New Scientist relays an announcement by the German Energy Watch Group of a study showing that oil has peaked and that production will now decrease by 7% annually, halving by 2030. They also predicted "significant falls in gas, coal and uranium production".

This short 2004 article by James Hopf argues that the price of uranium contributes a radically lower share to nuclear power generation costs than is the case for coal or oil. According to Hopf, the cost of uranium ore could easily increase to $1000 per kilogram while contributing negligibly to the overall cost of nuclear power production. He quotes the 2004 price as $40/kg, and though it has bubbled considerably since then, the peak was $300 per kilogram in June, with the current price around $190.

The point Hopf makes is that uranium is abundant in sources such as granite, and even in seawater, so although extracting uranium from these sources may be costly, technologies such as breeder reactors make the acceptable cost threshold very high indeed - perhaps as high as $50,000 or $100,000 per kilogram in today's dollars.

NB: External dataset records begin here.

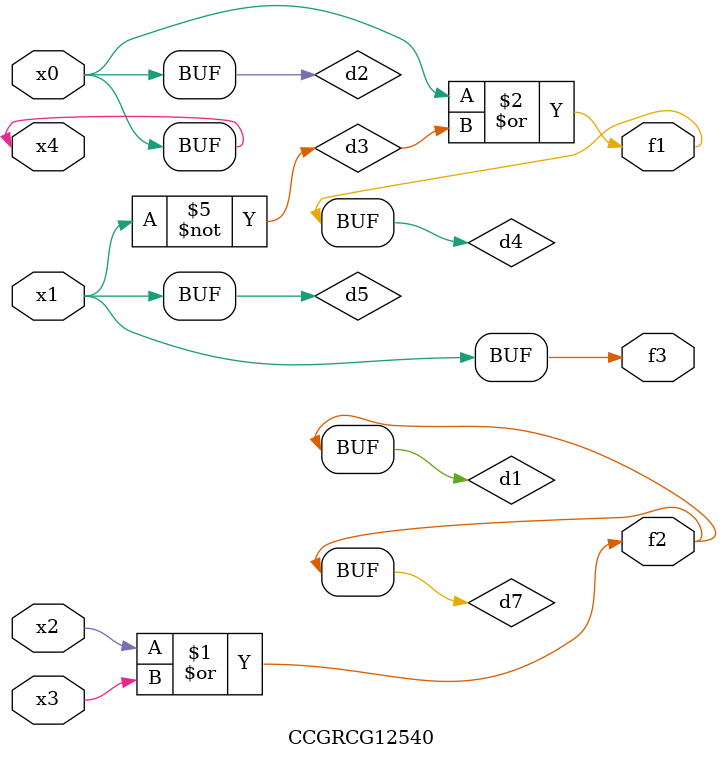
<source format=v>
module CCGRCG12540(
	input x0, x1, x2, x3, x4,
	output f1, f2, f3
);

	wire d1, d2, d3, d4, d5, d6, d7;

	or (d1, x2, x3);
	buf (d2, x0, x4);
	not (d3, x1);
	or (d4, d2, d3);
	not (d5, d3);
	nand (d6, d1, d3);
	or (d7, d1);
	assign f1 = d4;
	assign f2 = d7;
	assign f3 = d5;
endmodule

</source>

Combine that with the fact that the ecological footprint of nuclear power generation is much lower than that of any of the "sustainable" technologies, and I think we have a pretty good - and green - solution to our energy needs indeed.

And not just that - with peak oil supposedly already having occurred, and with China and India rising, I don't see how there is even any choice: the power will have to be generated somehow, and after a relatively short while, the only remaining viable "somehow" will be nuclear power. Other "sustainable" methods cannot cope unless we dedicate the surface of the Moon to solar farms and somehow connect it to Earth by cable.